Another alternative is regex and use replace all. Then you cam replace the regex cat with dog (or use a group for wrapping with space)
This is a common modus operandi for me in VS Code.
> $ echo 'xor' | '(x:)or' 'xor'
> cat
I got lost here.
I would give the colon operator lower precedence than concatenation and repetition.
I ran the installation lines and got this error:
make && sh test.sh
cc -std=c99 -Wall -Wextra -Wpedantic -o2 trre_nft.c -o trre
cc -std=c99 -Wall -Wextra -Wpedantic -o2 trre_dft.c -o trre_dft
test.sh: 14: Syntax error: "(" unexpected
Using bash fixed it.Then I ran one of the generator examples:
echo '' | trre -g ':(0|1){,3}?'
And I got this error: ./trre: invalid option -- 'g'
Usage: ./trre [-d] [-m] expr [file]
you should call it `trex` :D
very inspiring idea, makes me wanna start projects I had in mind related to that. thanks and good luck
When I saw this headline, I got excited about the prospect of a new innovation in the application of Regular Expressions. After reading, I was scratching my head because trre doesn't provide any new capabilities and is essentially just yet another flavor of regex. Additional complexity without a significant upside.
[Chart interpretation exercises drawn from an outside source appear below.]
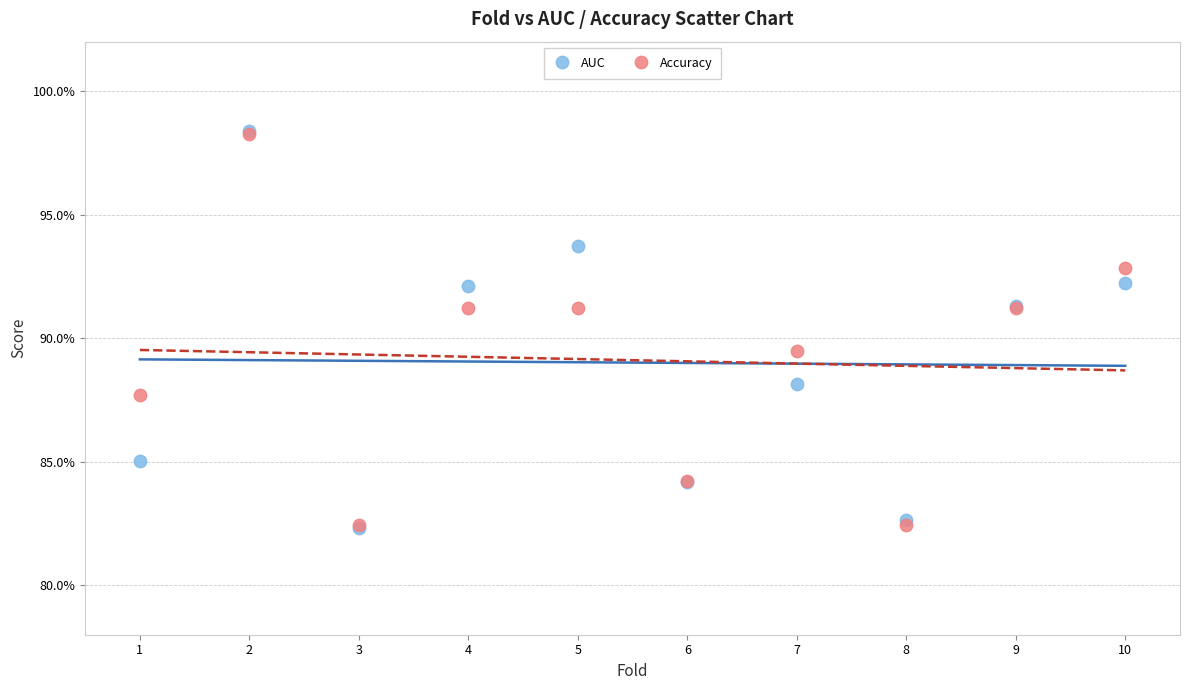

What are all the series names shown in the legend?

AUC, Accuracy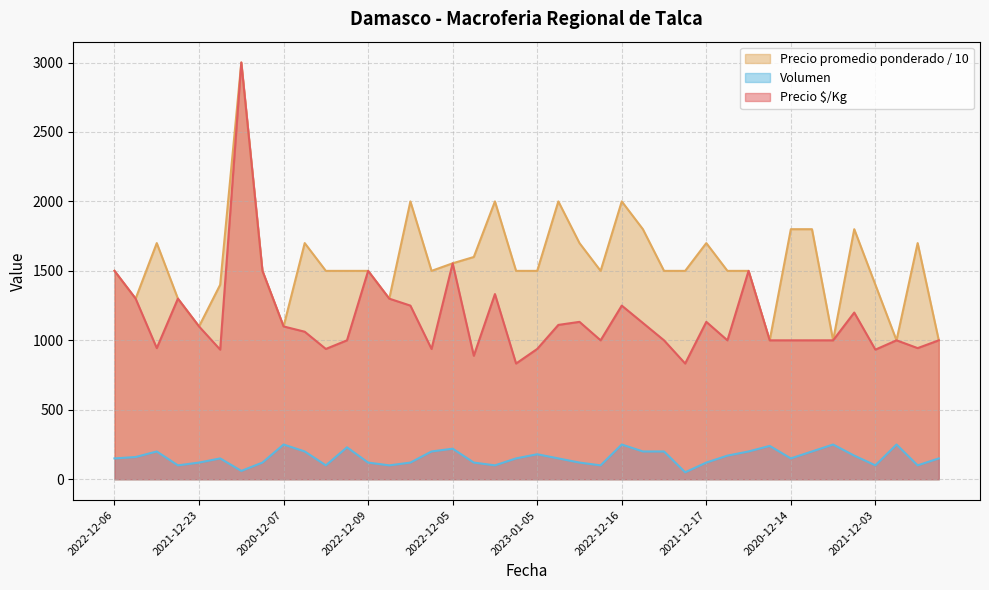

In Precio promedio ponderado, how many points are lower than both neighbors (excluding endpoints)?

9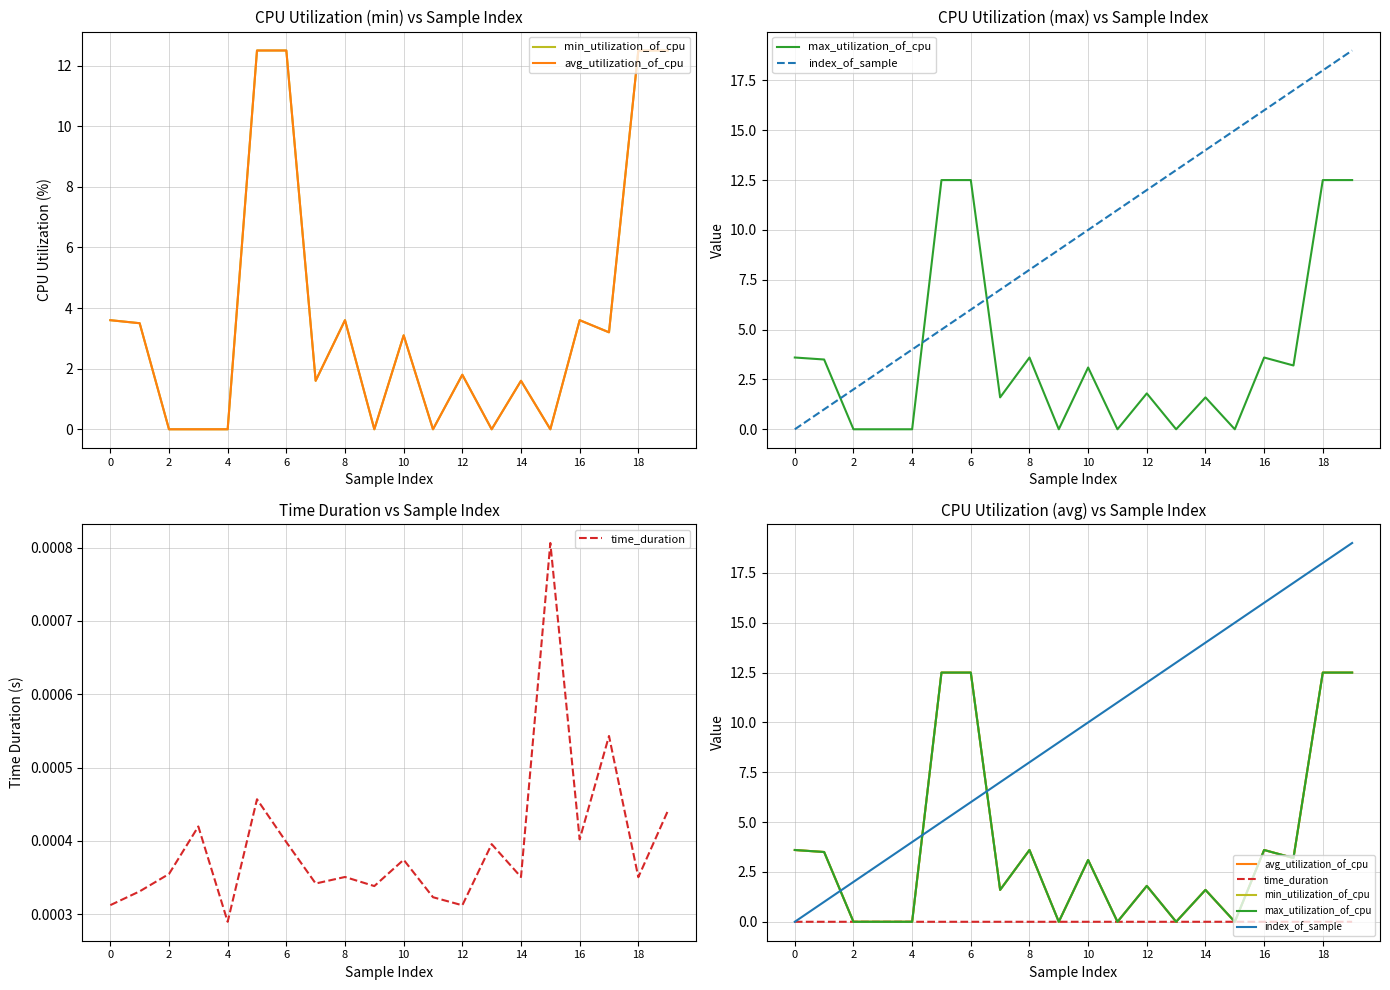

What are all the series names shown in the legend?

min_utilization_of_cpu, avg_utilization_of_cpu, max_utilization_of_cpu, index_of_sample, time_duration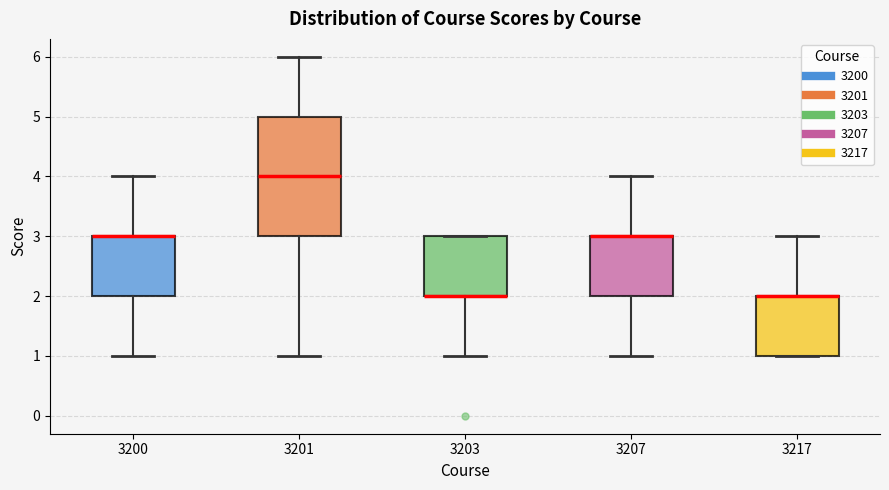

Reading left to right, read every box against the y-axis: the position of its median line, the range the box covers, and the ends of its whiskers. The values are not printed on the chart, so give them approximately, as read against the axis.

3200: median 3 (drawn on the box's upper edge), box 2 to 3, whiskers 1 to 4
3201: median 4, box 3 to 5, whiskers 1 to 6
3203: median 2 (drawn on the box's lower edge), box 2 to 3, whiskers 1 to 3
3207: median 3 (drawn on the box's upper edge), box 2 to 3, whiskers 1 to 4
3217: median 2 (drawn on the box's upper edge), box 1 to 2, whiskers 1 to 3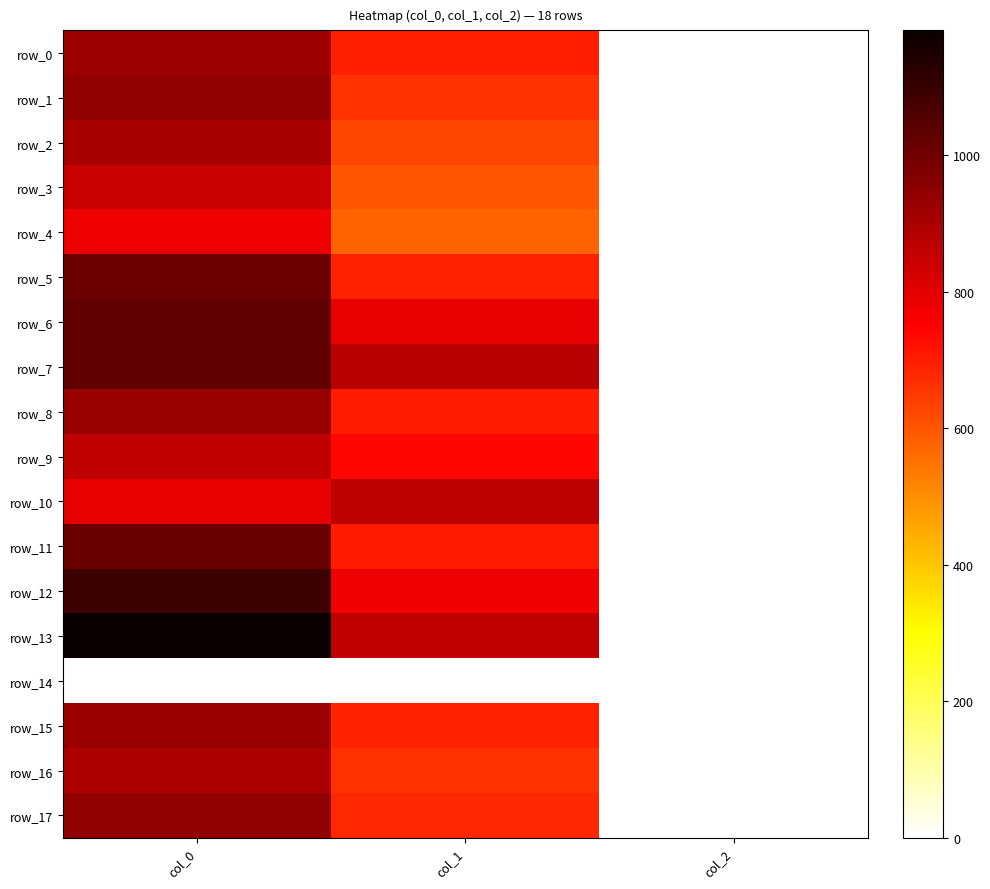

Which category has the highest value across all series?

col_0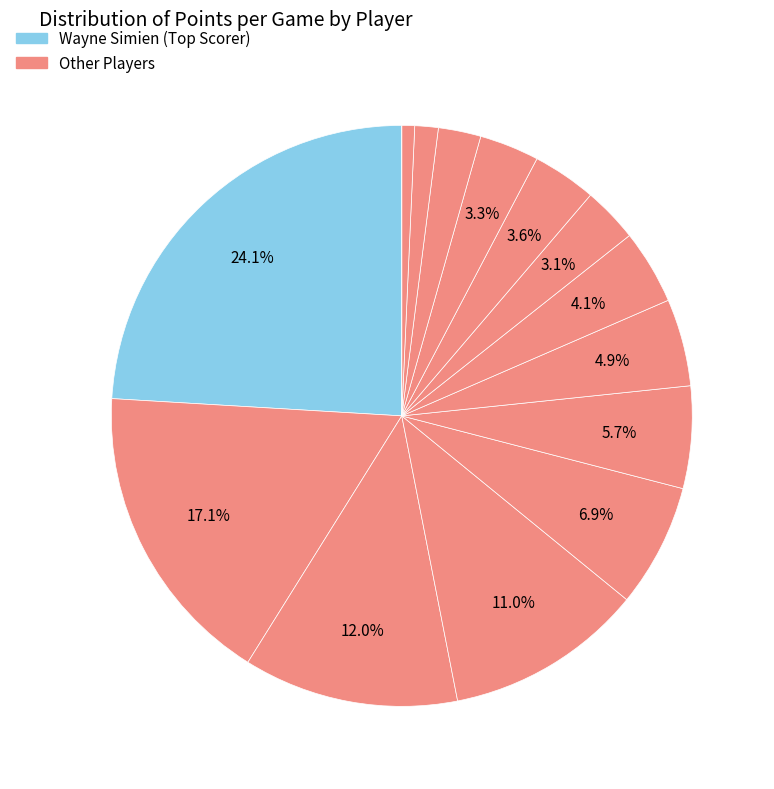

Does any single category account for the majority?

No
Trre seems like an arbitrarily different version of `sed -e /a/b/ ..`. This method of search and replace is essentially ported everywhere else, from awk to vim to IntelliJ, and has always gotten the job done adequately and feels as natural as anything else I've learned.
Am I missing something?
p.s I just realized I've been regex'ing heavily for 21 (!) years now, time flies.
Another alternative that is similar would be Carmel (https://github.com/isi-nlp/Carmel-Repository)
My two penneth: I find the replacement part the easiest and escping all the characters which mean something in regexp to be the most annoying part.
Adding a new char to be escaped seems like another annoyance.
I try to avoid tools that make the hard bit harder, and the easy bit easier
[flagged]
[flagged]
[flagged]
so basically just `sed -e`?
Cool, I’m interested to see where you go with this.
I found the operator precedence unnatural, and it looks like a lot of other folks in this thread did too. I would naturally assume `cat:dog` would be equivalent to `(cat):(dog)` rather than `ca(t:d)og`.